Le DJing et l’informatique sont deux mondes très majoritairement masculins. Pourtant, à la croisée des chemins, des femmes sont les nouvelles têtes d’un genre méconnu : le “LiveCoding”.
Elles s’appellent DJ_Dave, Switch Angel ou encore Charstiles, et ce sont les nouvelles reines du LiveCoding. Sur TikTok, elles cumulent des dizaines voire des centaines de milliers de vues en mixant… au clavier. Le terme anglais “LiveCoding” désigne, en informatique musical, l’art consistant à programmer à la volée une pièce musicale et/ou visuelle. Plus simplement, ici, il s’agit de coder de la musique. Les algorithmes sont au centre de la performance et ils sont manipulés en continu pour modifier les sonorités. L’ordinateur devient alors l’instrument du musicien. Les morceaux joués en live ne se ressemblent jamais puisque ce genre musical a la particularité d’être improvisé.

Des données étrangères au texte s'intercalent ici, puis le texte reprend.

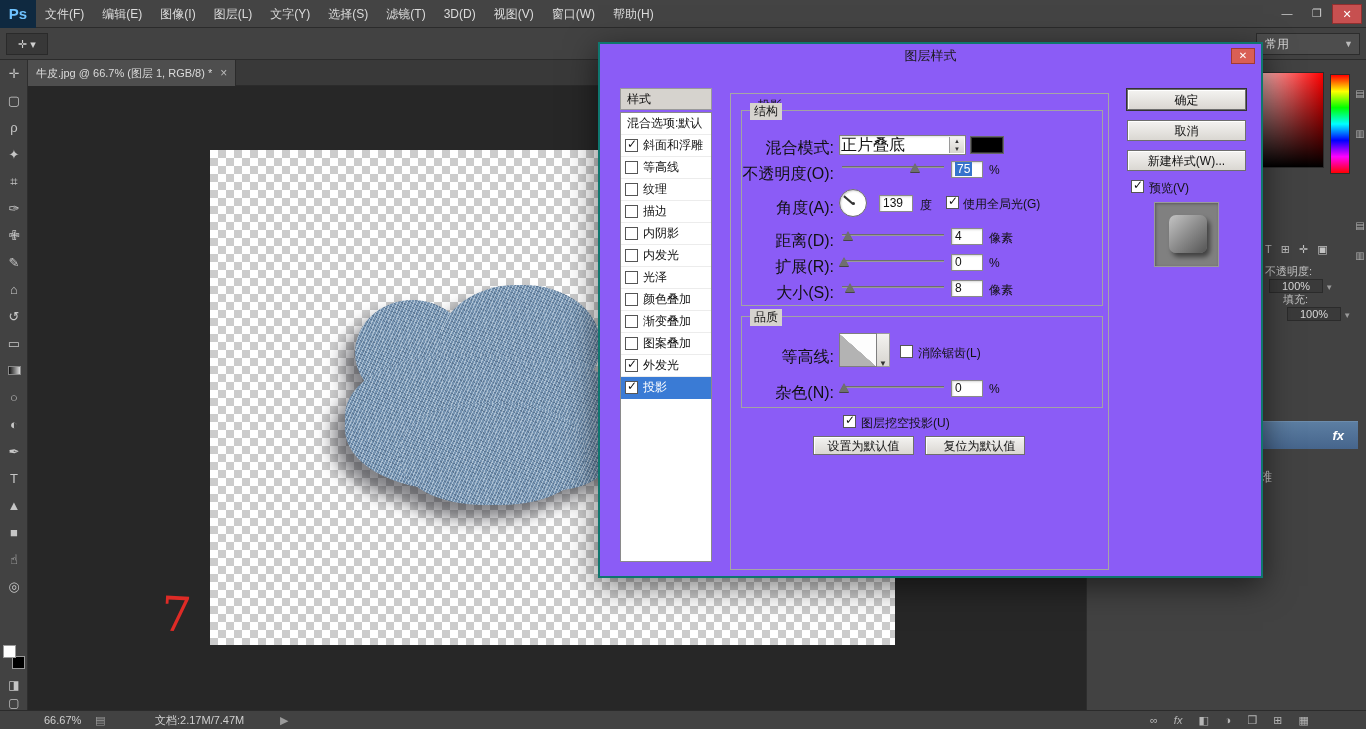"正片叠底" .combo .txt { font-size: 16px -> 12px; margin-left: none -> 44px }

La forme la plus visible de ce mouvement se trouve dans les “Algoraves”. Contraction du mot “algorithme” et “rave”, il s’agit de soirées ressemblant à des “rave party” puisqu’on y joue de la musique électronique, à la différence que tous les artistes y font du LiveCoding. Pas de platines, pas de sampler : juste un ordinateur et un clavier pour faire bouger la foule. Comme dans une rave party, le DJ se sert de multiples lumières pour accompagner le son. Sauf qu’ici, il projette son écran derrière lui. Une manière pour les spectateurs d’observer la performance, bien qu’elle ne soit déchiffrable que par les initiés.
Où sont les femmes derrière les platines ?
D’après une étude de Wodj Magazine, en 2018, 91 % des artistes bookés dans les grands clubs français étaient des hommes. Les femmes, les personnes non-binaires et les groupes mixtes se partageaient les 9 % restants. À l’international, le tableau est un petit peu plus rose. Selon une étude menée par le réseau Female pressure, la proportion d’artistes électroniques féminins dans les grands festivals internationaux est passée de 9,2 % en 2012 à 24,6 % en 2019. Même si les femmes commencent à se faire une place dans la musique électronique, il reste du chemin à faire.
Le monde de la musique électronique est encore considéré comme un “Boys club”. Les premiers DJ qui viennent à l’esprit du grand public sont souvent des hommes : David Guetta, DJ Snake ou encore Martin Garrix. Peu citeront des femmes de talent comme The Blessed Madonna, Charlotte de Witte ou encore Peggy Gou. Face à ce milieu encore trop masculin, certaines s’organisent. À l’image du collectif “Écoute Meuf” qui organise des soirées à la programmation 100 % féminine.
Les reines du LiveCoding : double bug dans le système
Depuis leur logiciel, DJ_Dave et ces DJ de la tech écrivent des programmes et les modifient à une vitesse ahurissante. Mais dans le monde de la musique, comme dans le monde de l’informatique, elles restent des ovnis. Selon l’INSEE, en 2023, les femmes ne représentaient que 24 % des emplois dans les professions numériques en France. Même s’il convient de noter que ce chiffre a progressé de 5 points en trois ans. Mais le problème est plus profond. Dans l’enseignement supérieur, seuls 23 % des candidats qui s’orientent vers des formations numériques sont des femmes. 76 % des lycéennes perçoivent même l’informatique comme un métier masculin. Pourtant, les femmes ont façonné l’informatique tel qu’on le connaît aujourd’hui. À l’image d’Ada Lovelace, première programmeuse et inventrice du premier algorithme.
Dans un double milieu hostile aux femmes, ces figures d’un mouvement underground peuvent devenir les idoles d’une génération aspirant à autre chose. Encore faut-il leur donner la reconnaissance et la scène qu’elle mérite. Les hommes qui trustent les têtes d’affiches et les membres des jurys de sélection ne sont pas les seuls leviers. Ce sont nous, ceux qui écoutent, regardent, dansent ou même codent. Peut-être est-il temps de faire remarquer aux festivals, aux clubs, que le talent n’est pas une question de genre.